Copy the whole listing verbatim.

==== Supplied records

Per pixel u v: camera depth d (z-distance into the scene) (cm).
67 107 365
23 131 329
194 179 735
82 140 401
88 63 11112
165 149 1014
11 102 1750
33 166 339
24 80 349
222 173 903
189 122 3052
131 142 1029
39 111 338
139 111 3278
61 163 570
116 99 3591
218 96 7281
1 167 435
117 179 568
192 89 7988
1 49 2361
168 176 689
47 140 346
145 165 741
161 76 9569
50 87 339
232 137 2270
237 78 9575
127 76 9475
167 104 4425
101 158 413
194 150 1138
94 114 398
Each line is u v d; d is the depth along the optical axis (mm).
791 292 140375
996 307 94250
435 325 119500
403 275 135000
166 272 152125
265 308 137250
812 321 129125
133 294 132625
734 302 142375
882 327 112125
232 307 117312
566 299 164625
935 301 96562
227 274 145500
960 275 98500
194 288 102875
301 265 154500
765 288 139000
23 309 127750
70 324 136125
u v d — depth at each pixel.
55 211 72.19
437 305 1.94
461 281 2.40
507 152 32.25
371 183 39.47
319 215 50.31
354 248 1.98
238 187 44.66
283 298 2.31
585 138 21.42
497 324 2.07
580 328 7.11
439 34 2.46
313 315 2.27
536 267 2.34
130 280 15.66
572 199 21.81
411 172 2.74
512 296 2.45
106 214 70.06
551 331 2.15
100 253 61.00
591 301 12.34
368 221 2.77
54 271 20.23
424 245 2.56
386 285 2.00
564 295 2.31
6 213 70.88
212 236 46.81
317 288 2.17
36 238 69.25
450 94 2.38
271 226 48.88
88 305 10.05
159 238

========

§ Written response
Per pixel u v: camera depth d (z-distance into the scene) (cm).
67 107 365
23 131 329
194 179 735
82 140 401
88 63 11112
165 149 1014
11 102 1750
33 166 339
24 80 349
222 173 903
189 122 3052
131 142 1029
39 111 338
139 111 3278
61 163 570
116 99 3591
218 96 7281
1 167 435
117 179 568
192 89 7988
1 49 2361
168 176 689
47 140 346
145 165 741
161 76 9569
50 87 339
232 137 2270
237 78 9575
127 76 9475
167 104 4425
101 158 413
194 150 1138
94 114 398
Each line is u v d; d is the depth along the optical axis (mm).
791 292 140375
996 307 94250
435 325 119500
403 275 135000
166 272 152125
265 308 137250
812 321 129125
133 294 132625
734 302 142375
882 327 112125
232 307 117312
566 299 164625
935 301 96562
227 274 145500
960 275 98500
194 288 102875
301 265 154500
765 288 139000
23 309 127750
70 324 136125
u v d — depth at each pixel.
55 211 72.19
437 305 1.94
461 281 2.40
507 152 32.25
371 183 39.47
319 215 50.31
354 248 1.98
238 187 44.66
283 298 2.31
585 138 21.42
497 324 2.07
580 328 7.11
439 34 2.46
313 315 2.27
536 267 2.34
130 280 15.66
572 199 21.81
411 172 2.74
512 296 2.45
106 214 70.06
551 331 2.15
100 253 61.00
591 301 12.34
368 221 2.77
54 271 20.23
424 245 2.56
386 285 2.00
564 295 2.31
6 213 70.88
212 236 46.81
317 288 2.17
36 238 69.25
450 94 2.38
271 226 48.88
88 305 10.05
159 238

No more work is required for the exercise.